Injury to the craniocervical junction is typically diagnosed using radiographic imaging; however, signs of AOD may be subtle at times. The index of suspicion should increase with the identification of upper-cervical, prevertebral, soft-tissue swelling, and prompt further examination should be conducted.

It is critical to diagnose and treat AOD as quickly as possible to prevent devastating outcomes, including severe neurological damage and death. The following findings indicate the presence of AOD on lateral cervical radiography:

A displacement of more than 10 mm between the basion and dens (6).

Abnormal “Powers ratio” (a ratio of basion-posterior atlas arch divided by the opisthion-anterior atlas arch distance that is greater than 1) (7).

A distance of more than 13mm between the posterior mandible and anterior atlas, or 20mm between the posterior mandible and dens (8).

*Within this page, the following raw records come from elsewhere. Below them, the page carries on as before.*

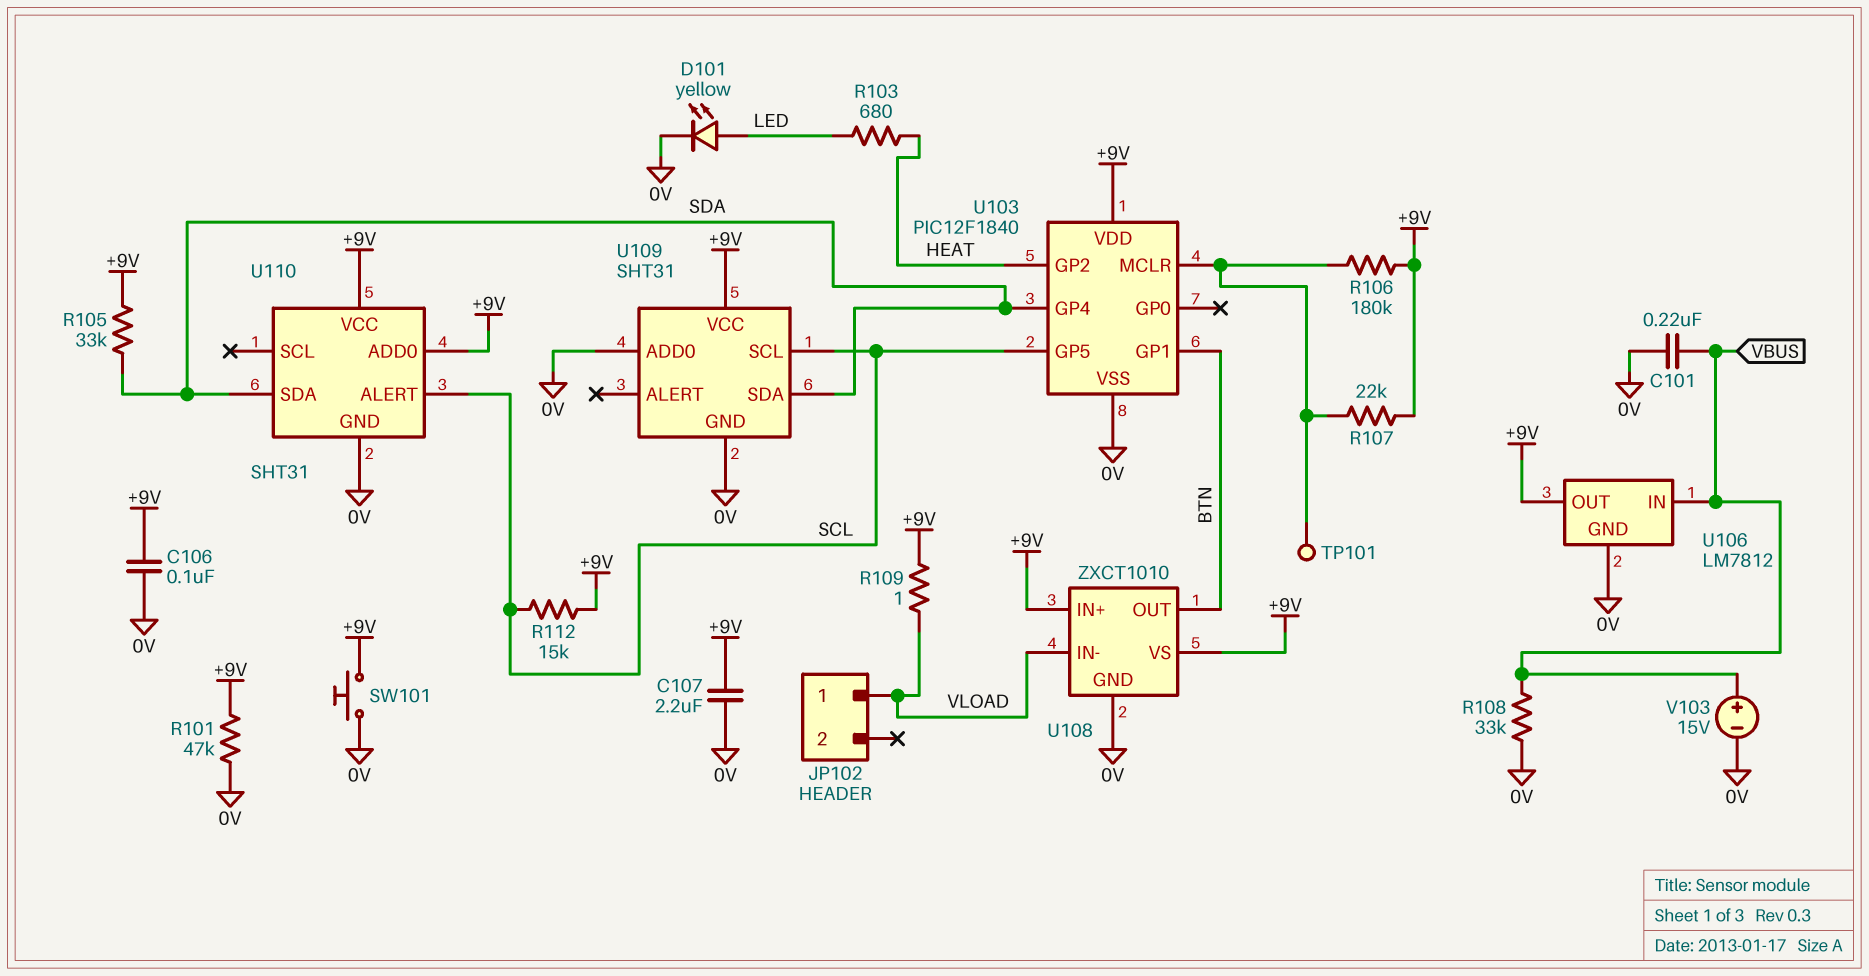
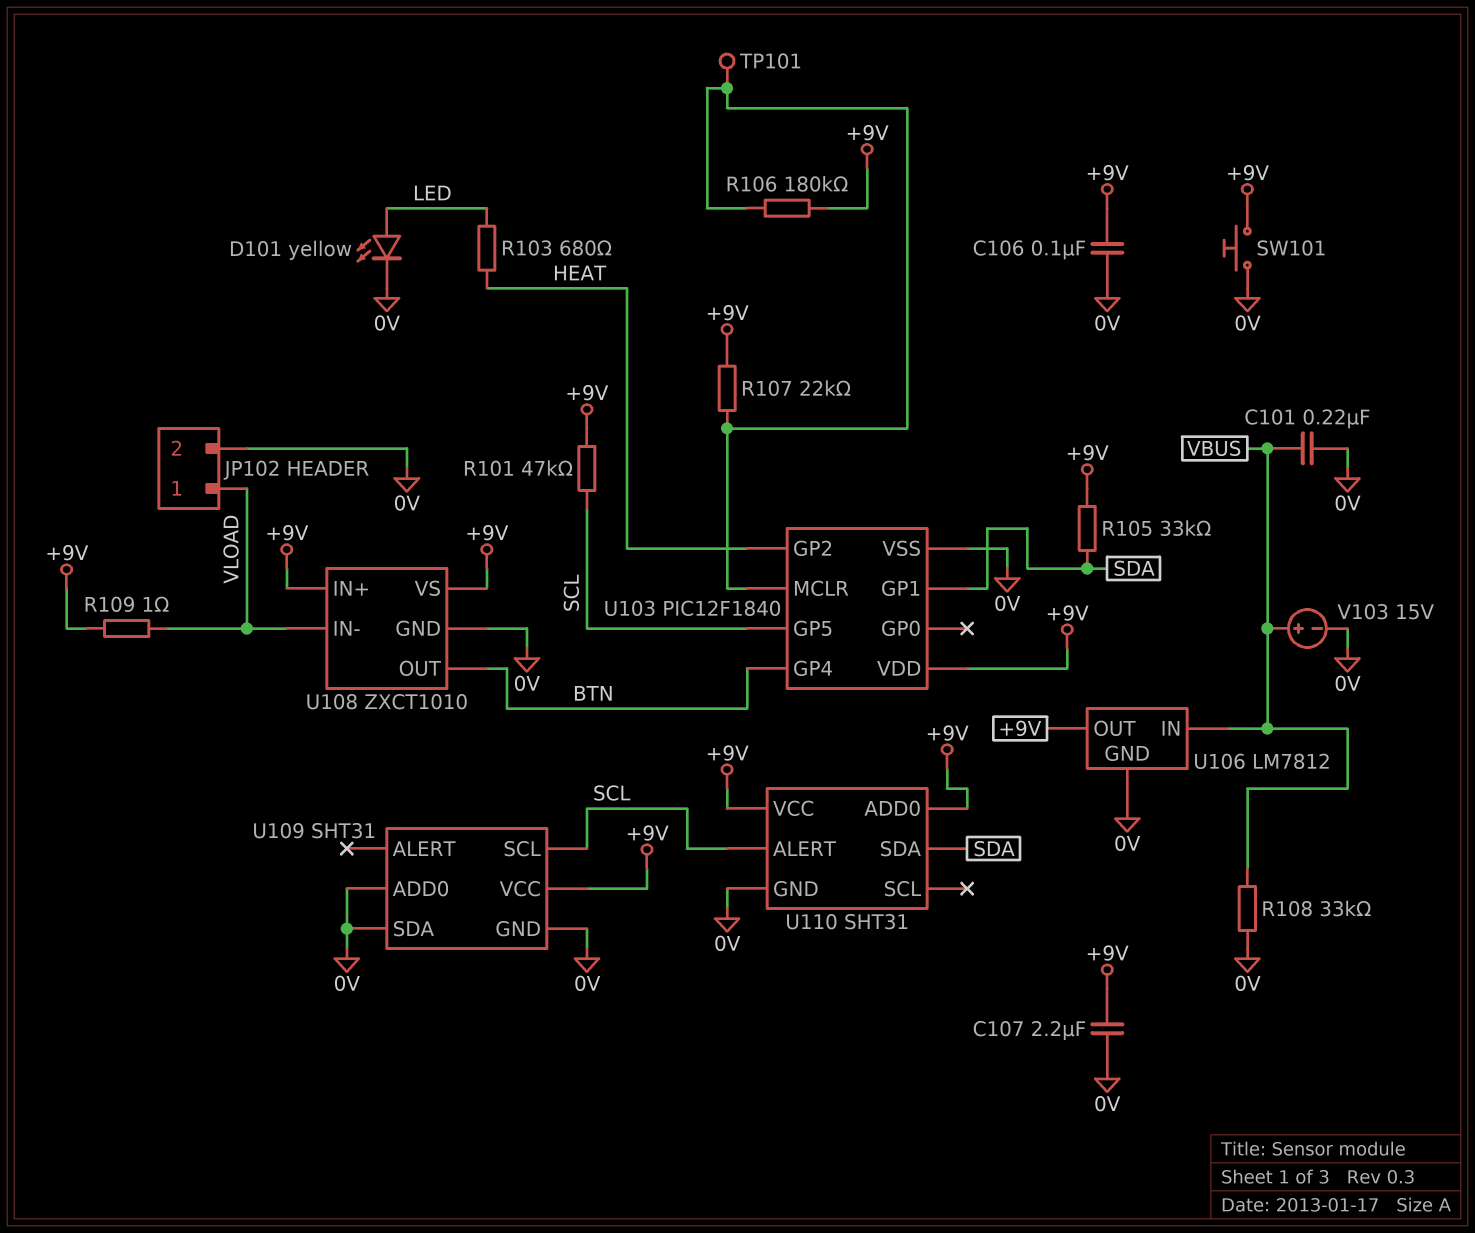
JP102 pin 2: none -> 0V
R101: 47k (+9V, 0V) -> 47k (+9V, SCL)
R112: 15k (+9V, SCL) -> none
U103 pin GP1: BTN -> SDA
U103 pin GP4: SDA -> BTN
U109 pin SDA: SDA -> 0V

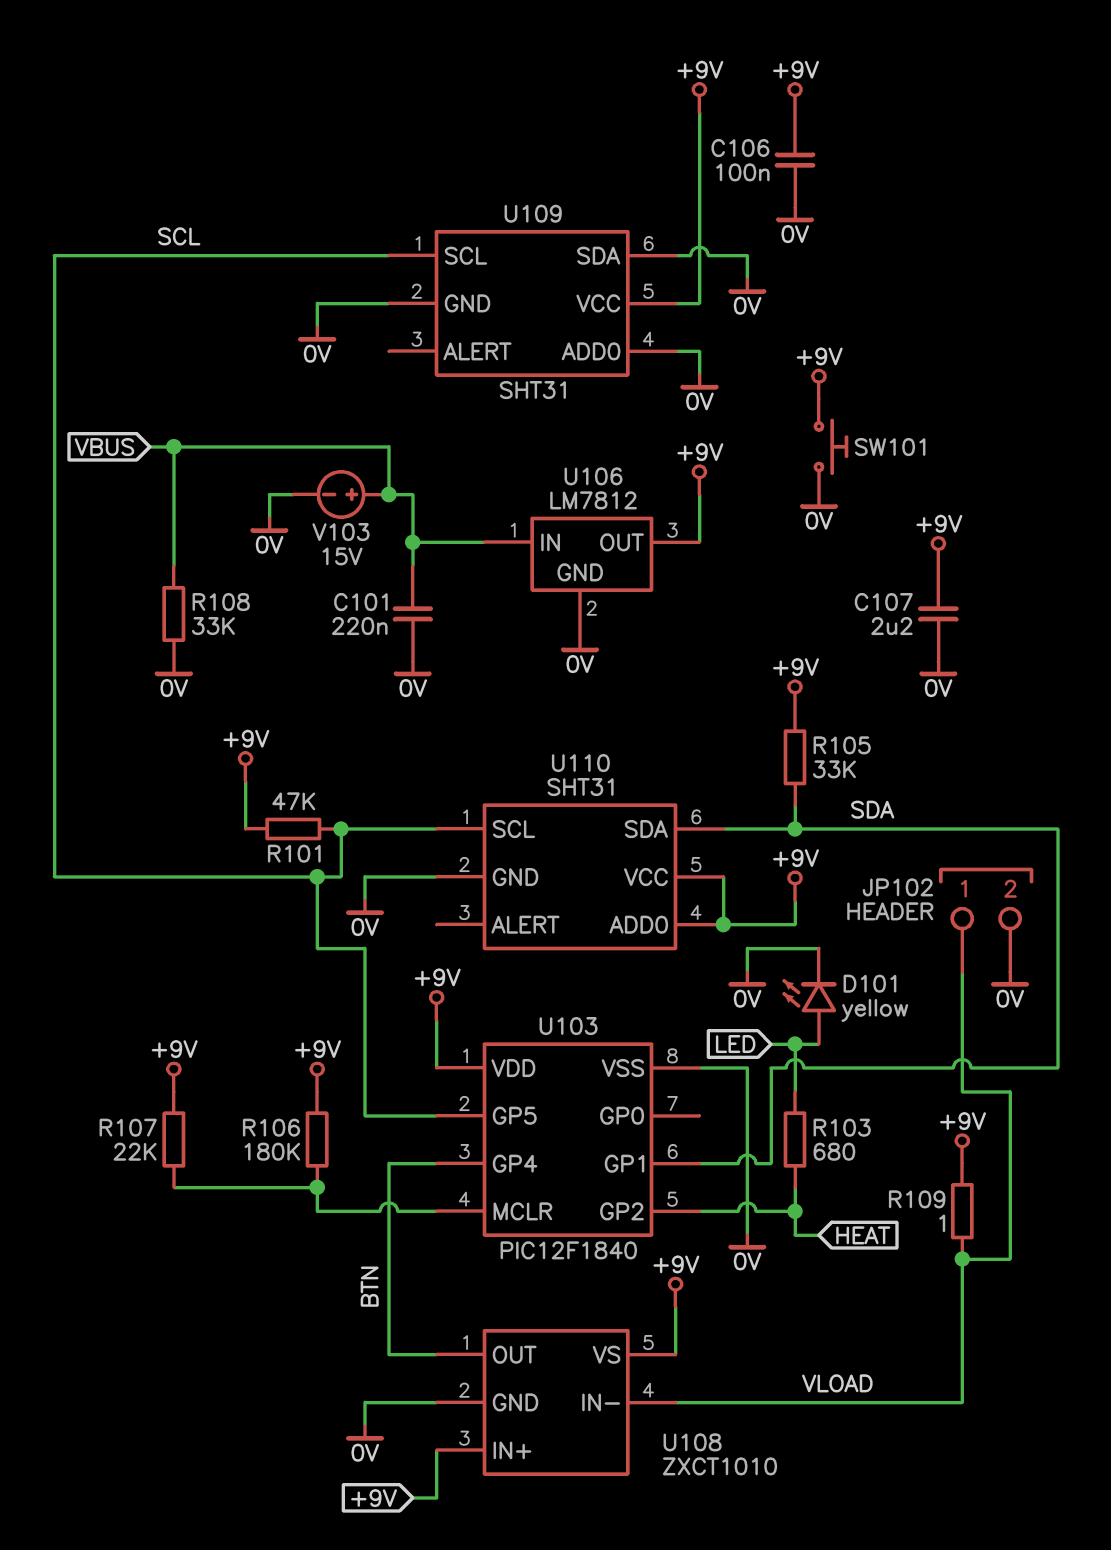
TP101: test point (U103/MCLR) -> none
U110 pin ALERT: SCL -> none
U110 pin SCL: none -> SCL

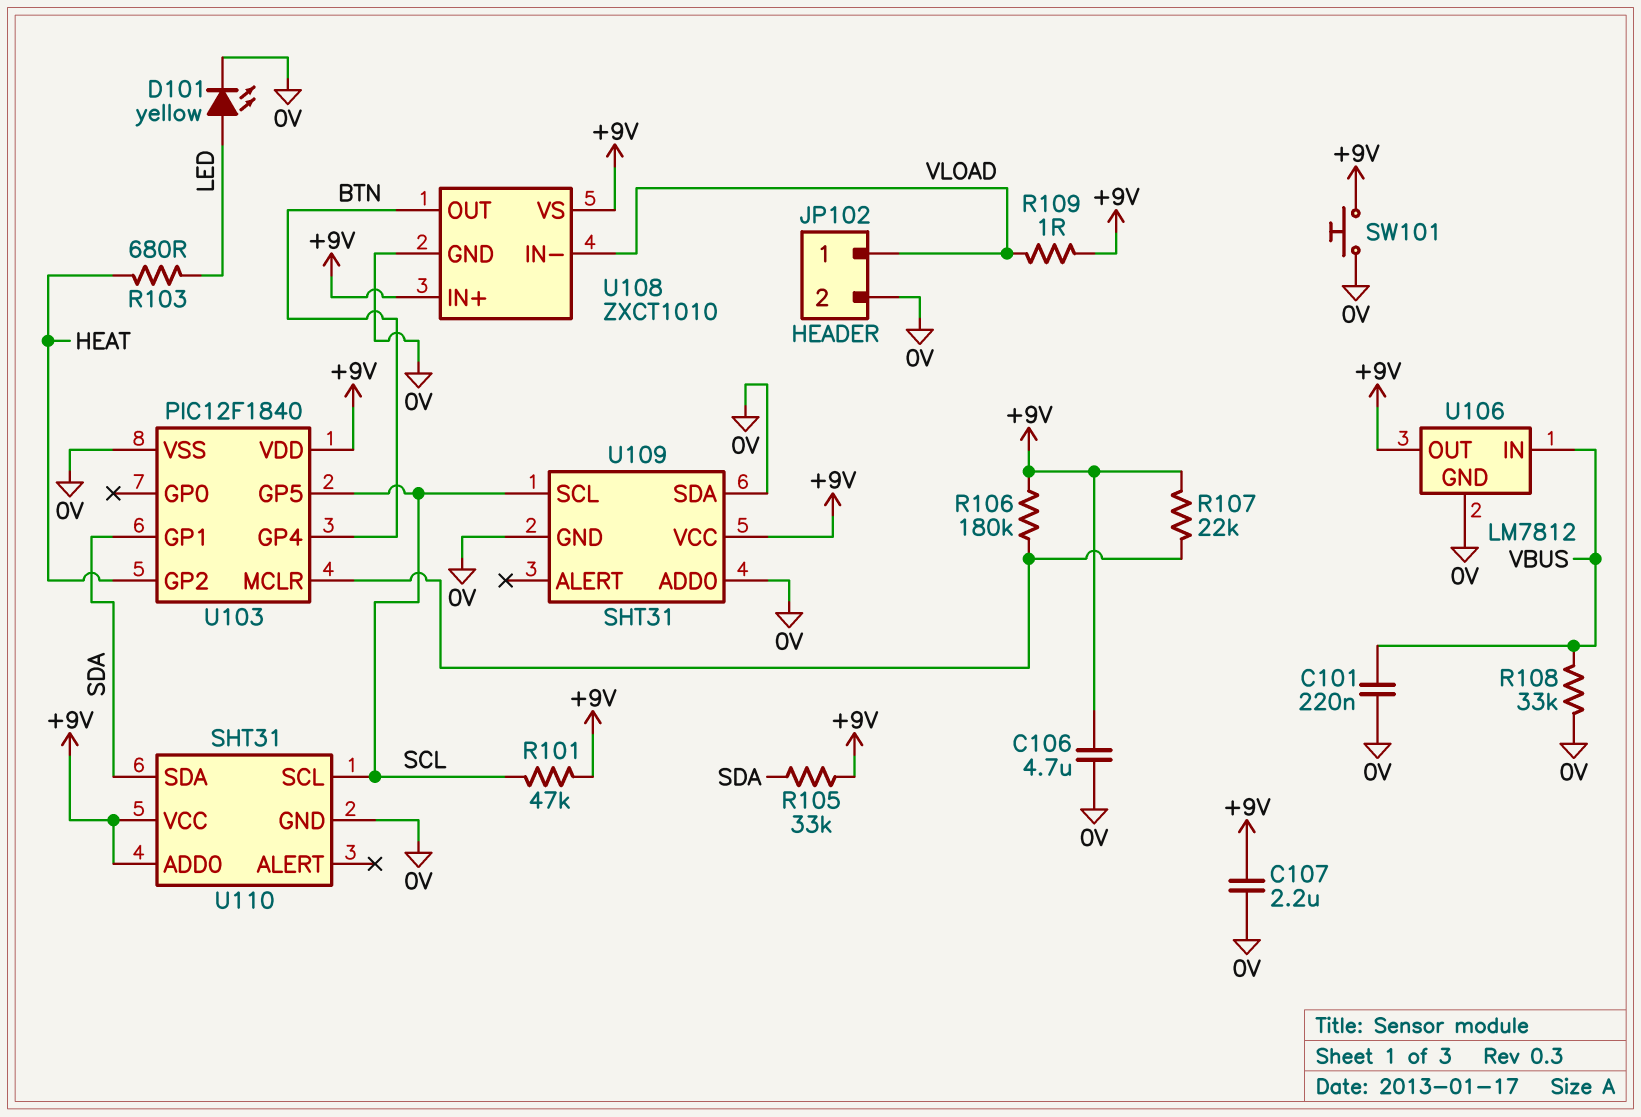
C106: 100nF (+9V, 0V) -> 4.7uF (+9V, 0V)
V103: 15V (plus VBUS, minus 0V) -> none

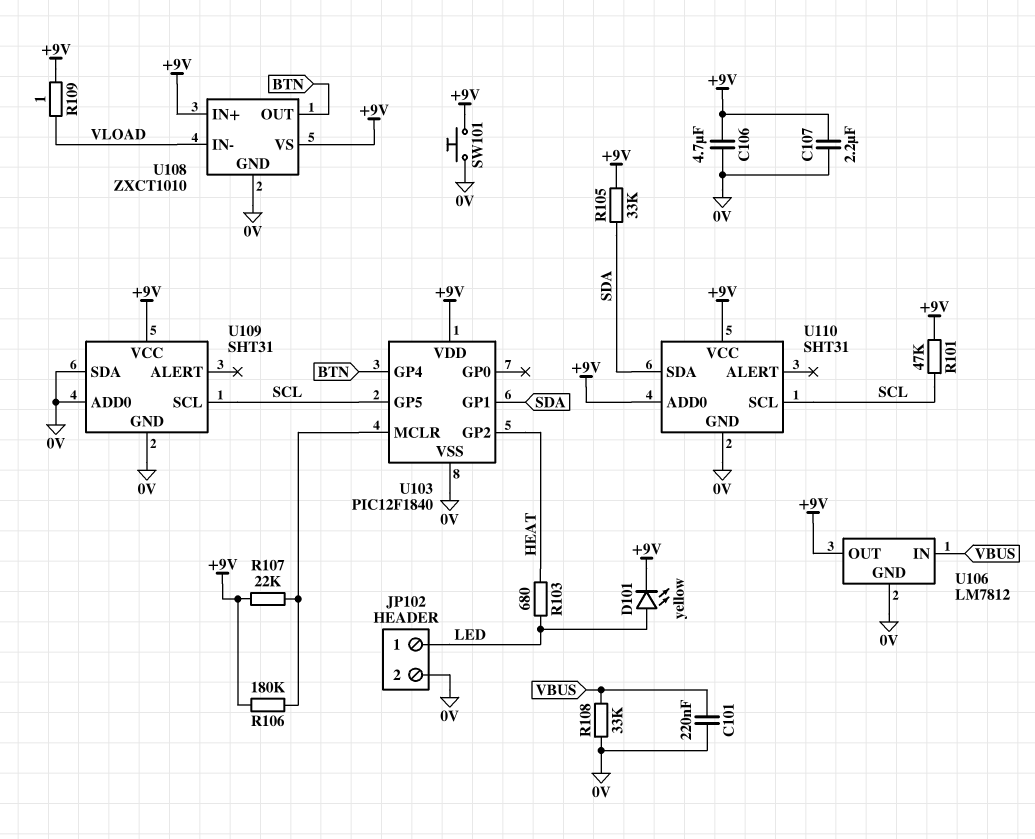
D101: LED yellow (A LED, K 0V) -> LED yellow (A LED, K +9V)
JP102 pin 1: VLOAD -> LED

Failure of a line from the basion to the axis spinolaminar junction to intersect C2, or of a line from the opisthon to the posterior inferior corner of the body of the axis, to intersect C1 (9).

The distance between the occipital condyles and the condylar surface of the atlas is widened to more than 5mm (10).

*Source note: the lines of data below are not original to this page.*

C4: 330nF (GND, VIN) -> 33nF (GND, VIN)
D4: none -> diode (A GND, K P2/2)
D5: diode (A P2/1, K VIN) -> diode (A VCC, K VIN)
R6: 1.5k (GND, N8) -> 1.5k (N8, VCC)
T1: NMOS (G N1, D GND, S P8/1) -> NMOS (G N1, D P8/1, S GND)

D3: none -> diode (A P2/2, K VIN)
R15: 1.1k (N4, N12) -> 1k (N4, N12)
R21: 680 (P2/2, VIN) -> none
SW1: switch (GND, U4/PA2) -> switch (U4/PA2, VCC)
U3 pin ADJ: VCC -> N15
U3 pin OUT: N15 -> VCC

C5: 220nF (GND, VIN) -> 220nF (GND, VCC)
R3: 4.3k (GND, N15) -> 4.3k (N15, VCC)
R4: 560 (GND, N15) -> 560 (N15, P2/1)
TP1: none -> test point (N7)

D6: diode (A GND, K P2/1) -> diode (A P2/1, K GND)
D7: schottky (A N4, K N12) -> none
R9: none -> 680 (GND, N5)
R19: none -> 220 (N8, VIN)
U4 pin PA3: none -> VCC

Harris criteria: A) the basion is not within 12mm of the superior continuation of a line drawn along the posterior cortex of the body of the axis, and B) the distance between the basion and the tip of the odontoid is more than 12mm (10).

The basion-axial interval—basion-dental interval proposed by Harris et al (10) is currently the most reliable method for identifying AOD on lateral radiographs, but no radiographic measurement has complete sensitivity. Hence CT, particularly with sagittal and coronal reconstruction, is the definitive modality for diagnosis and evaluation of AOD. CT and MRI are required not only to confirm diagnosis but also to evaluate the overall alignment of the craniocervical junction and measure the magnitude of displacement. Apart from measuring magnitude of displacement, MRI can also indicate injuries to neurologic and ligamentous structures.

The treatment of choice for AOD is internal fixation: wiring the first cervical spine to the occiput. An external immobilization device has been sufficient for some patients; however, neurological worsening and late instability have been reported more often in association with this approach as compared to surgical fixation. Consequently, a spinal fusion with internal fixation is the best method.

AOD is an uncommon traumatic injury with devastating outcomes. Early and accurate recognition is essential to prevent delayed treatment. Proper knowledge of diagnostic criteria on a lateral cervical spine radiograph is critical, and further evaluation with CT and MRI should be obtained when conventional radiography is not sufficient for accurate assessment. A high index of suspicion and careful management are required until surgical stabilization of this injury, if patient survival is to be achieved. Craniocervical fusion with internal fixation is the recommended treatment for patients with traumatic AOD.